A police chief was yesterday detained on corruption charges for allegedly colluding with criminals who engaged in human trafficking to Cambodia, the Taipei Police Department said.
Police yesterday handed Ningxia Road Police Station Chief Yeh Yu-hsin (葉育忻) two major demerits, dismissing him from his post in Taipei’s Datong District (大同) Police Precinct.
Corruption, major misconduct and contravention of the law while working as a civil servant can receive punishment of two major demerits under the Police Personnel Management Act (警察人員人事條例), which would lead to dismissal, Civil Service Performance Evaluation Act (公務人員考績法) provisions stipulate.
Photo: CNA
Public prosecutors said they have sufficient evidence of Yeh’s corruption.
Yeh faces charges for receiving bribes, as he allegedly received money in tether cryptocurrency tokens worth NT$1 million (US$32,609), and charges of forgery, illegal access and use of personal information, and for leaking confidential files.
Datong Precinct Chief Wu Tsai-tang (吳在堂), who oversees Yeh’s police station, received two demerits for negligence of duty.
Evidence showed that Yeh had been in contact with alleged gang leader Tu Cheng-che (杜承哲) and others associated with him, investigators said.
Yeh accessed restricted police files to obtain personal information about kidnapped people, passing the information to Tu and the others, who used it to apply for passports and use their bank accounts to transfer money, investigators said.
Tu had reportedly engaged in “Cambodia-style” money extortion, telecom scams and human trafficking, they said.
Police in November last year rescued 58 people who had been kidnapped and held against their will at three locations, and recovered the bodies of three people believed to have been killed due to torture and beating by Tu’s gang.
The gang placed job adverts on social media, promising high wages and offers of “easy loan money” to entice people.

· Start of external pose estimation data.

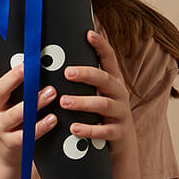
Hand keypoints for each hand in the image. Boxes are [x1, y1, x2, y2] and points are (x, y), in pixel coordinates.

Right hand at [0, 37, 57, 166]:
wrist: (1, 155)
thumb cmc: (8, 117)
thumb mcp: (3, 99)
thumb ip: (11, 80)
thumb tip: (25, 52)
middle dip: (13, 78)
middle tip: (28, 67)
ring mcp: (0, 126)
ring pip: (16, 113)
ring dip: (34, 102)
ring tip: (51, 92)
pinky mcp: (12, 142)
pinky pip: (26, 135)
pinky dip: (40, 126)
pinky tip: (53, 119)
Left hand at [60, 29, 135, 158]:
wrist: (122, 144)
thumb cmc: (101, 114)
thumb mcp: (97, 94)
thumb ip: (83, 81)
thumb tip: (56, 61)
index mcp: (113, 81)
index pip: (109, 59)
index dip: (101, 45)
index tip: (89, 33)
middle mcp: (119, 94)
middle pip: (106, 79)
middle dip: (87, 74)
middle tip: (67, 72)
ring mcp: (120, 114)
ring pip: (103, 104)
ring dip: (83, 102)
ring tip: (64, 102)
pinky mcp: (118, 133)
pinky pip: (104, 131)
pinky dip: (89, 129)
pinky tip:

When people attended job interviews, they were seized and bound, and forced to pass over their bank details to be used to launder money, while some people were forced to work for telecom scammers in Cambodia, investigators said.
Tu and several others in the gang fled and went into hiding after last year’s raids, but police tracked them down and arrested them last month, including an operator named Fu Yu-lin (傅榆藺) and “business managers” Chen Hua-wei (陳樺韋) and Tu Shih-hong (涂世泓).
Police said the telecom scammers were initially set up by Chinese business investments for hotels, casinos and tourism ventures, and later gained financial backing from Chinese businesspeople and gangsters, as Cambodian Prime Minister Hun Sen has close relations with Beijing.
These ventures later focused more on casinos, and then switched to telecom scams and extortion, colluding with Taiwanese organized crime syndicates with which they already had ties, police said.
These groups include the Bamboo Union, the Four Seas Gang and the Heavenly Way Alliance, police said.